The second is the stance sometimes mistakenly referred to as Jewish self-hatred. These are the Jews who first feel responsibility or shame as Jews for what goes on. Their thoughts immediately turn to sorting out just what Israel's done wrong now. To Ending the Occupation. They see this in terms of a moral imperative to condemn injustices committed by/committed in the name of Jews.

Both 'sides,' as it were, tend to want give or take the same resolution to the crisis: two states. Neither tends to be pro-settlements. That's not where the difference lies. I have friends in both categories, and don't I know it these days from Facebook. (There are also nutty far-right and far-left Jews, who want Greater Israel or, conversely, an end to the Jewish state. These are fringe positions.)

Anyway.
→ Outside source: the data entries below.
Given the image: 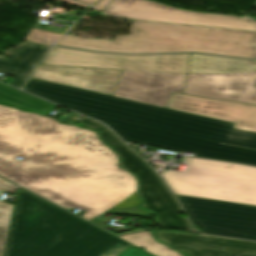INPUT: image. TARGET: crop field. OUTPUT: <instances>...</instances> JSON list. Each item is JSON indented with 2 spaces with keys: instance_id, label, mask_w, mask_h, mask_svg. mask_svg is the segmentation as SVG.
<instances>
[{
  "instance_id": "1",
  "label": "crop field",
  "mask_w": 256,
  "mask_h": 256,
  "mask_svg": "<svg viewBox=\"0 0 256 256\" xmlns=\"http://www.w3.org/2000/svg\"><path fill=\"white\" fill-rule=\"evenodd\" d=\"M118 165L95 132L0 106V175L66 209L86 211L83 218L101 228L106 212L151 215L130 209L142 199L134 176Z\"/></svg>"
},
{
  "instance_id": "2",
  "label": "crop field",
  "mask_w": 256,
  "mask_h": 256,
  "mask_svg": "<svg viewBox=\"0 0 256 256\" xmlns=\"http://www.w3.org/2000/svg\"><path fill=\"white\" fill-rule=\"evenodd\" d=\"M24 90L105 122L130 143L256 165V150L222 144L231 123L33 78Z\"/></svg>"
},
{
  "instance_id": "3",
  "label": "crop field",
  "mask_w": 256,
  "mask_h": 256,
  "mask_svg": "<svg viewBox=\"0 0 256 256\" xmlns=\"http://www.w3.org/2000/svg\"><path fill=\"white\" fill-rule=\"evenodd\" d=\"M128 246L20 189L4 256H117Z\"/></svg>"
},
{
  "instance_id": "4",
  "label": "crop field",
  "mask_w": 256,
  "mask_h": 256,
  "mask_svg": "<svg viewBox=\"0 0 256 256\" xmlns=\"http://www.w3.org/2000/svg\"><path fill=\"white\" fill-rule=\"evenodd\" d=\"M57 45L109 53L202 52L256 58V32L133 20L128 36L114 41L66 35Z\"/></svg>"
},
{
  "instance_id": "5",
  "label": "crop field",
  "mask_w": 256,
  "mask_h": 256,
  "mask_svg": "<svg viewBox=\"0 0 256 256\" xmlns=\"http://www.w3.org/2000/svg\"><path fill=\"white\" fill-rule=\"evenodd\" d=\"M186 162L185 173L162 172L174 193L256 205V168L192 158Z\"/></svg>"
},
{
  "instance_id": "6",
  "label": "crop field",
  "mask_w": 256,
  "mask_h": 256,
  "mask_svg": "<svg viewBox=\"0 0 256 256\" xmlns=\"http://www.w3.org/2000/svg\"><path fill=\"white\" fill-rule=\"evenodd\" d=\"M89 128L99 130L102 139L122 156V165L140 179V194L145 198L143 207L157 214L158 222L169 229L192 231L186 218L180 217L182 210L155 171L125 146L110 130L97 121L78 120Z\"/></svg>"
},
{
  "instance_id": "7",
  "label": "crop field",
  "mask_w": 256,
  "mask_h": 256,
  "mask_svg": "<svg viewBox=\"0 0 256 256\" xmlns=\"http://www.w3.org/2000/svg\"><path fill=\"white\" fill-rule=\"evenodd\" d=\"M177 196L202 232L256 241V206Z\"/></svg>"
},
{
  "instance_id": "8",
  "label": "crop field",
  "mask_w": 256,
  "mask_h": 256,
  "mask_svg": "<svg viewBox=\"0 0 256 256\" xmlns=\"http://www.w3.org/2000/svg\"><path fill=\"white\" fill-rule=\"evenodd\" d=\"M189 54L120 56L52 47L43 64L188 73Z\"/></svg>"
},
{
  "instance_id": "9",
  "label": "crop field",
  "mask_w": 256,
  "mask_h": 256,
  "mask_svg": "<svg viewBox=\"0 0 256 256\" xmlns=\"http://www.w3.org/2000/svg\"><path fill=\"white\" fill-rule=\"evenodd\" d=\"M100 14L143 21L256 31L250 19L178 10L147 0H113Z\"/></svg>"
},
{
  "instance_id": "10",
  "label": "crop field",
  "mask_w": 256,
  "mask_h": 256,
  "mask_svg": "<svg viewBox=\"0 0 256 256\" xmlns=\"http://www.w3.org/2000/svg\"><path fill=\"white\" fill-rule=\"evenodd\" d=\"M250 74H187L183 94L256 105V76Z\"/></svg>"
},
{
  "instance_id": "11",
  "label": "crop field",
  "mask_w": 256,
  "mask_h": 256,
  "mask_svg": "<svg viewBox=\"0 0 256 256\" xmlns=\"http://www.w3.org/2000/svg\"><path fill=\"white\" fill-rule=\"evenodd\" d=\"M186 74L124 71L114 96L165 107L171 92H183Z\"/></svg>"
},
{
  "instance_id": "12",
  "label": "crop field",
  "mask_w": 256,
  "mask_h": 256,
  "mask_svg": "<svg viewBox=\"0 0 256 256\" xmlns=\"http://www.w3.org/2000/svg\"><path fill=\"white\" fill-rule=\"evenodd\" d=\"M167 108L234 123V129L256 132V106L172 93Z\"/></svg>"
},
{
  "instance_id": "13",
  "label": "crop field",
  "mask_w": 256,
  "mask_h": 256,
  "mask_svg": "<svg viewBox=\"0 0 256 256\" xmlns=\"http://www.w3.org/2000/svg\"><path fill=\"white\" fill-rule=\"evenodd\" d=\"M123 71L37 65L30 77L113 96Z\"/></svg>"
},
{
  "instance_id": "14",
  "label": "crop field",
  "mask_w": 256,
  "mask_h": 256,
  "mask_svg": "<svg viewBox=\"0 0 256 256\" xmlns=\"http://www.w3.org/2000/svg\"><path fill=\"white\" fill-rule=\"evenodd\" d=\"M158 241L189 256H256V243L194 234L158 231Z\"/></svg>"
},
{
  "instance_id": "15",
  "label": "crop field",
  "mask_w": 256,
  "mask_h": 256,
  "mask_svg": "<svg viewBox=\"0 0 256 256\" xmlns=\"http://www.w3.org/2000/svg\"><path fill=\"white\" fill-rule=\"evenodd\" d=\"M47 46L27 42L17 49H8L5 53L11 56L9 61L0 58V72L14 78L9 84L21 88L30 75L33 65L42 60Z\"/></svg>"
},
{
  "instance_id": "16",
  "label": "crop field",
  "mask_w": 256,
  "mask_h": 256,
  "mask_svg": "<svg viewBox=\"0 0 256 256\" xmlns=\"http://www.w3.org/2000/svg\"><path fill=\"white\" fill-rule=\"evenodd\" d=\"M256 71V61L190 54L189 73H233Z\"/></svg>"
},
{
  "instance_id": "17",
  "label": "crop field",
  "mask_w": 256,
  "mask_h": 256,
  "mask_svg": "<svg viewBox=\"0 0 256 256\" xmlns=\"http://www.w3.org/2000/svg\"><path fill=\"white\" fill-rule=\"evenodd\" d=\"M0 104L48 115L58 106L0 83Z\"/></svg>"
},
{
  "instance_id": "18",
  "label": "crop field",
  "mask_w": 256,
  "mask_h": 256,
  "mask_svg": "<svg viewBox=\"0 0 256 256\" xmlns=\"http://www.w3.org/2000/svg\"><path fill=\"white\" fill-rule=\"evenodd\" d=\"M151 234L152 232H144L139 234L121 236L120 238L130 242L131 244L139 248L141 246L146 247L143 250L154 256H183V254L181 253H177L160 243H156Z\"/></svg>"
},
{
  "instance_id": "19",
  "label": "crop field",
  "mask_w": 256,
  "mask_h": 256,
  "mask_svg": "<svg viewBox=\"0 0 256 256\" xmlns=\"http://www.w3.org/2000/svg\"><path fill=\"white\" fill-rule=\"evenodd\" d=\"M224 143L256 149V133L231 129Z\"/></svg>"
},
{
  "instance_id": "20",
  "label": "crop field",
  "mask_w": 256,
  "mask_h": 256,
  "mask_svg": "<svg viewBox=\"0 0 256 256\" xmlns=\"http://www.w3.org/2000/svg\"><path fill=\"white\" fill-rule=\"evenodd\" d=\"M16 186L0 179V191H5L10 194H15ZM13 205L0 202V228L8 230L10 224Z\"/></svg>"
},
{
  "instance_id": "21",
  "label": "crop field",
  "mask_w": 256,
  "mask_h": 256,
  "mask_svg": "<svg viewBox=\"0 0 256 256\" xmlns=\"http://www.w3.org/2000/svg\"><path fill=\"white\" fill-rule=\"evenodd\" d=\"M59 36V34L32 28L25 40L45 45H51L57 40Z\"/></svg>"
},
{
  "instance_id": "22",
  "label": "crop field",
  "mask_w": 256,
  "mask_h": 256,
  "mask_svg": "<svg viewBox=\"0 0 256 256\" xmlns=\"http://www.w3.org/2000/svg\"><path fill=\"white\" fill-rule=\"evenodd\" d=\"M118 256H151V255L131 245Z\"/></svg>"
},
{
  "instance_id": "23",
  "label": "crop field",
  "mask_w": 256,
  "mask_h": 256,
  "mask_svg": "<svg viewBox=\"0 0 256 256\" xmlns=\"http://www.w3.org/2000/svg\"><path fill=\"white\" fill-rule=\"evenodd\" d=\"M7 231L0 230V256L3 254L6 238H7Z\"/></svg>"
},
{
  "instance_id": "24",
  "label": "crop field",
  "mask_w": 256,
  "mask_h": 256,
  "mask_svg": "<svg viewBox=\"0 0 256 256\" xmlns=\"http://www.w3.org/2000/svg\"><path fill=\"white\" fill-rule=\"evenodd\" d=\"M105 227H108V228H112L113 231L115 232H120V231H126V230H132L130 228H127V227H116V226H112V227H109V226H105ZM138 231H142L141 229H138V230H135V231H132V232H128V233H133V232H138ZM128 233H123V234H128ZM123 234H118V235H123Z\"/></svg>"
},
{
  "instance_id": "25",
  "label": "crop field",
  "mask_w": 256,
  "mask_h": 256,
  "mask_svg": "<svg viewBox=\"0 0 256 256\" xmlns=\"http://www.w3.org/2000/svg\"><path fill=\"white\" fill-rule=\"evenodd\" d=\"M111 0H101L94 8L93 10L100 11L106 4H108Z\"/></svg>"
},
{
  "instance_id": "26",
  "label": "crop field",
  "mask_w": 256,
  "mask_h": 256,
  "mask_svg": "<svg viewBox=\"0 0 256 256\" xmlns=\"http://www.w3.org/2000/svg\"><path fill=\"white\" fill-rule=\"evenodd\" d=\"M58 1L69 3V4H72V5H76V6H80L82 8L88 7L87 5L77 3V2H74V1H71V0H58Z\"/></svg>"
},
{
  "instance_id": "27",
  "label": "crop field",
  "mask_w": 256,
  "mask_h": 256,
  "mask_svg": "<svg viewBox=\"0 0 256 256\" xmlns=\"http://www.w3.org/2000/svg\"><path fill=\"white\" fill-rule=\"evenodd\" d=\"M79 1L86 2V3H89L91 5H93L97 2V0H79Z\"/></svg>"
},
{
  "instance_id": "28",
  "label": "crop field",
  "mask_w": 256,
  "mask_h": 256,
  "mask_svg": "<svg viewBox=\"0 0 256 256\" xmlns=\"http://www.w3.org/2000/svg\"><path fill=\"white\" fill-rule=\"evenodd\" d=\"M252 74H255V75H256V72H252Z\"/></svg>"
},
{
  "instance_id": "29",
  "label": "crop field",
  "mask_w": 256,
  "mask_h": 256,
  "mask_svg": "<svg viewBox=\"0 0 256 256\" xmlns=\"http://www.w3.org/2000/svg\"><path fill=\"white\" fill-rule=\"evenodd\" d=\"M256 19V18H255Z\"/></svg>"
}]
</instances>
The second group-of-reasonables brings in a critical eye, which can't but be praised, but argues as if this debate is solely an internal Jewish one, as if their central opposition consists of Jews more rah-rah-Israel than they are. That may be who they're encountering in their day to day lives, so they see this as what they're up against. They have a tendency to forget the scale of this debate, and the extent to which many with no personal connection to Israel are utterly obsessed with this conflict, and generally not so sympathetic to Israel - to the Israeli government, or to Israelis, or to the very idea of Israel.
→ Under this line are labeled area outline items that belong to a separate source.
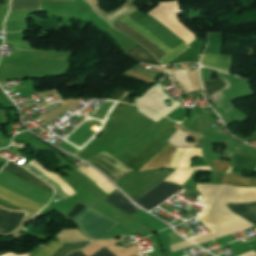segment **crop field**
<instances>
[{
	"instance_id": "obj_1",
	"label": "crop field",
	"mask_w": 256,
	"mask_h": 256,
	"mask_svg": "<svg viewBox=\"0 0 256 256\" xmlns=\"http://www.w3.org/2000/svg\"><path fill=\"white\" fill-rule=\"evenodd\" d=\"M197 190L204 197L203 202L207 205V209L198 220L212 233L190 239L191 241L199 244L254 226L235 215L222 202L256 201V188L199 184Z\"/></svg>"
},
{
	"instance_id": "obj_2",
	"label": "crop field",
	"mask_w": 256,
	"mask_h": 256,
	"mask_svg": "<svg viewBox=\"0 0 256 256\" xmlns=\"http://www.w3.org/2000/svg\"><path fill=\"white\" fill-rule=\"evenodd\" d=\"M3 170H5L11 174H14L22 179H25L31 183H34V184L54 193V190L50 186H48L46 183H44L42 180H40L34 174H32L25 168L15 164L11 161L3 168ZM0 198L4 199L12 204H15L23 209H26L34 214H37L40 210H42L44 208V206H42L38 203H35L27 198H24L18 194H15L1 186H0Z\"/></svg>"
},
{
	"instance_id": "obj_3",
	"label": "crop field",
	"mask_w": 256,
	"mask_h": 256,
	"mask_svg": "<svg viewBox=\"0 0 256 256\" xmlns=\"http://www.w3.org/2000/svg\"><path fill=\"white\" fill-rule=\"evenodd\" d=\"M72 221L78 224L81 231L87 234L91 240L100 239L110 228L118 223L88 206Z\"/></svg>"
},
{
	"instance_id": "obj_4",
	"label": "crop field",
	"mask_w": 256,
	"mask_h": 256,
	"mask_svg": "<svg viewBox=\"0 0 256 256\" xmlns=\"http://www.w3.org/2000/svg\"><path fill=\"white\" fill-rule=\"evenodd\" d=\"M94 166L98 167L105 174H107L115 183L122 180L126 175L133 170L127 168L121 161L113 158L111 155L103 152L89 161Z\"/></svg>"
},
{
	"instance_id": "obj_5",
	"label": "crop field",
	"mask_w": 256,
	"mask_h": 256,
	"mask_svg": "<svg viewBox=\"0 0 256 256\" xmlns=\"http://www.w3.org/2000/svg\"><path fill=\"white\" fill-rule=\"evenodd\" d=\"M121 21L125 22L126 24L133 27L135 30H137L139 33H141L144 37H146L149 41H151L153 44L158 46L160 49H162L167 54L160 59V62L163 65H166L171 60H173L175 57H177L179 54H181L183 51H185L188 46L186 43L181 44L180 46L176 47L175 49L169 48L167 45H165L162 41H160L158 38H156L154 35H152L150 32H148L144 27H142L139 23L132 20L128 16L120 19Z\"/></svg>"
},
{
	"instance_id": "obj_6",
	"label": "crop field",
	"mask_w": 256,
	"mask_h": 256,
	"mask_svg": "<svg viewBox=\"0 0 256 256\" xmlns=\"http://www.w3.org/2000/svg\"><path fill=\"white\" fill-rule=\"evenodd\" d=\"M180 188H182V186L163 181L156 188H154L152 191H150L148 194L138 200L137 203L144 208L150 210L168 197H170Z\"/></svg>"
},
{
	"instance_id": "obj_7",
	"label": "crop field",
	"mask_w": 256,
	"mask_h": 256,
	"mask_svg": "<svg viewBox=\"0 0 256 256\" xmlns=\"http://www.w3.org/2000/svg\"><path fill=\"white\" fill-rule=\"evenodd\" d=\"M62 244L63 243L60 242L50 243L35 251L30 256H51ZM88 244L89 242L65 243L53 254V256H66L68 253L84 248Z\"/></svg>"
},
{
	"instance_id": "obj_8",
	"label": "crop field",
	"mask_w": 256,
	"mask_h": 256,
	"mask_svg": "<svg viewBox=\"0 0 256 256\" xmlns=\"http://www.w3.org/2000/svg\"><path fill=\"white\" fill-rule=\"evenodd\" d=\"M113 26L121 30L122 32L126 33L127 35L131 36L133 39H135L137 42H139L141 45H143L145 48L151 51L158 59L166 54L162 50L157 48L155 45H153L151 42H149L137 31H135L133 28L124 24L123 22L118 20Z\"/></svg>"
},
{
	"instance_id": "obj_9",
	"label": "crop field",
	"mask_w": 256,
	"mask_h": 256,
	"mask_svg": "<svg viewBox=\"0 0 256 256\" xmlns=\"http://www.w3.org/2000/svg\"><path fill=\"white\" fill-rule=\"evenodd\" d=\"M175 149L176 148H172L168 143L144 167H142L139 170V172L158 168V167H168Z\"/></svg>"
},
{
	"instance_id": "obj_10",
	"label": "crop field",
	"mask_w": 256,
	"mask_h": 256,
	"mask_svg": "<svg viewBox=\"0 0 256 256\" xmlns=\"http://www.w3.org/2000/svg\"><path fill=\"white\" fill-rule=\"evenodd\" d=\"M233 212L256 225V202L251 203H224Z\"/></svg>"
},
{
	"instance_id": "obj_11",
	"label": "crop field",
	"mask_w": 256,
	"mask_h": 256,
	"mask_svg": "<svg viewBox=\"0 0 256 256\" xmlns=\"http://www.w3.org/2000/svg\"><path fill=\"white\" fill-rule=\"evenodd\" d=\"M134 93L117 88L115 92L107 100H120L117 106L110 114L108 120L115 119L117 114L124 111L125 107L131 103Z\"/></svg>"
},
{
	"instance_id": "obj_12",
	"label": "crop field",
	"mask_w": 256,
	"mask_h": 256,
	"mask_svg": "<svg viewBox=\"0 0 256 256\" xmlns=\"http://www.w3.org/2000/svg\"><path fill=\"white\" fill-rule=\"evenodd\" d=\"M24 212H11L0 208V232L7 233L15 227Z\"/></svg>"
},
{
	"instance_id": "obj_13",
	"label": "crop field",
	"mask_w": 256,
	"mask_h": 256,
	"mask_svg": "<svg viewBox=\"0 0 256 256\" xmlns=\"http://www.w3.org/2000/svg\"><path fill=\"white\" fill-rule=\"evenodd\" d=\"M230 59L231 57H228V56H216V55L203 54L201 64L222 69L229 72Z\"/></svg>"
},
{
	"instance_id": "obj_14",
	"label": "crop field",
	"mask_w": 256,
	"mask_h": 256,
	"mask_svg": "<svg viewBox=\"0 0 256 256\" xmlns=\"http://www.w3.org/2000/svg\"><path fill=\"white\" fill-rule=\"evenodd\" d=\"M28 170H30L32 173H34L35 175H37L38 177H40L42 180H44L45 182H47L49 185H51L55 191L63 198L67 199L69 197H71L70 195H68L65 190L62 188V186L57 183L55 180H53L51 177H49L48 175H46L44 172H42L40 169H38L37 167H35L33 164H31L30 162L26 165H24Z\"/></svg>"
},
{
	"instance_id": "obj_15",
	"label": "crop field",
	"mask_w": 256,
	"mask_h": 256,
	"mask_svg": "<svg viewBox=\"0 0 256 256\" xmlns=\"http://www.w3.org/2000/svg\"><path fill=\"white\" fill-rule=\"evenodd\" d=\"M139 45H135L125 53L139 62L151 65H160L154 56H152L148 51L143 49L144 47L142 48Z\"/></svg>"
},
{
	"instance_id": "obj_16",
	"label": "crop field",
	"mask_w": 256,
	"mask_h": 256,
	"mask_svg": "<svg viewBox=\"0 0 256 256\" xmlns=\"http://www.w3.org/2000/svg\"><path fill=\"white\" fill-rule=\"evenodd\" d=\"M106 199L132 215L140 210L135 207L119 190Z\"/></svg>"
},
{
	"instance_id": "obj_17",
	"label": "crop field",
	"mask_w": 256,
	"mask_h": 256,
	"mask_svg": "<svg viewBox=\"0 0 256 256\" xmlns=\"http://www.w3.org/2000/svg\"><path fill=\"white\" fill-rule=\"evenodd\" d=\"M222 183L234 186L255 187L253 183H256V177H245L227 173Z\"/></svg>"
},
{
	"instance_id": "obj_18",
	"label": "crop field",
	"mask_w": 256,
	"mask_h": 256,
	"mask_svg": "<svg viewBox=\"0 0 256 256\" xmlns=\"http://www.w3.org/2000/svg\"><path fill=\"white\" fill-rule=\"evenodd\" d=\"M41 1H73V0H13L11 10L42 9Z\"/></svg>"
},
{
	"instance_id": "obj_19",
	"label": "crop field",
	"mask_w": 256,
	"mask_h": 256,
	"mask_svg": "<svg viewBox=\"0 0 256 256\" xmlns=\"http://www.w3.org/2000/svg\"><path fill=\"white\" fill-rule=\"evenodd\" d=\"M172 171L166 170L160 177H158L156 180H154L152 183H150L148 186H146L144 189H142L139 193H137L135 196L131 197L135 201L140 199L142 196H144L147 192H149L151 189H153L156 185H158L160 182H162L165 178H167Z\"/></svg>"
},
{
	"instance_id": "obj_20",
	"label": "crop field",
	"mask_w": 256,
	"mask_h": 256,
	"mask_svg": "<svg viewBox=\"0 0 256 256\" xmlns=\"http://www.w3.org/2000/svg\"><path fill=\"white\" fill-rule=\"evenodd\" d=\"M204 83L208 94H211L221 87L227 85L224 80L204 81Z\"/></svg>"
},
{
	"instance_id": "obj_21",
	"label": "crop field",
	"mask_w": 256,
	"mask_h": 256,
	"mask_svg": "<svg viewBox=\"0 0 256 256\" xmlns=\"http://www.w3.org/2000/svg\"><path fill=\"white\" fill-rule=\"evenodd\" d=\"M68 256H85V255L83 253H81L80 251H75V252H72L71 254H69ZM92 256H115V255L112 254L108 249H106L104 247L97 253L93 254Z\"/></svg>"
},
{
	"instance_id": "obj_22",
	"label": "crop field",
	"mask_w": 256,
	"mask_h": 256,
	"mask_svg": "<svg viewBox=\"0 0 256 256\" xmlns=\"http://www.w3.org/2000/svg\"><path fill=\"white\" fill-rule=\"evenodd\" d=\"M86 205L78 203L65 217L73 219L79 212H81Z\"/></svg>"
},
{
	"instance_id": "obj_23",
	"label": "crop field",
	"mask_w": 256,
	"mask_h": 256,
	"mask_svg": "<svg viewBox=\"0 0 256 256\" xmlns=\"http://www.w3.org/2000/svg\"><path fill=\"white\" fill-rule=\"evenodd\" d=\"M213 162H214V166H215L216 171L227 172V170L229 168L228 161H213Z\"/></svg>"
},
{
	"instance_id": "obj_24",
	"label": "crop field",
	"mask_w": 256,
	"mask_h": 256,
	"mask_svg": "<svg viewBox=\"0 0 256 256\" xmlns=\"http://www.w3.org/2000/svg\"><path fill=\"white\" fill-rule=\"evenodd\" d=\"M190 246H194V245L187 241H183V242H179V243L170 245L172 252L177 251L182 248L190 247Z\"/></svg>"
}]
</instances>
It's not, in other words, that they have it in for Israel, or are these traitors to their people. It's that they somewhat naively assume that everyone talking about the conflict is doing so in good faith, forgetting how much of the energy surrounding the topic comes from - to put it bluntly - anti-Semitism. Yes, there's plenty to criticize about Israeli policy, wrt Arabs and all the religious-Jewish stuff I'm not going to touch in this post. But if you're some random dude or dudette in Sweden or Vermont or whatever, not especially plugged into current events, neither Jewish nor Arab nor Muslim, and this is your cause, how exactly did that come to be? There's a heck of a lot going on in the world. Why this?

This, in my semi-informed opinion, is really important for liberal-leaning Jewish Zionists to work through. One must speak out if the state of Israel's doing something wrong, but one must be wary of the dangers of affiliating with Team Aha-Israel's-At-It-Again-Those-Bloodthirsty-You-Know-Whats.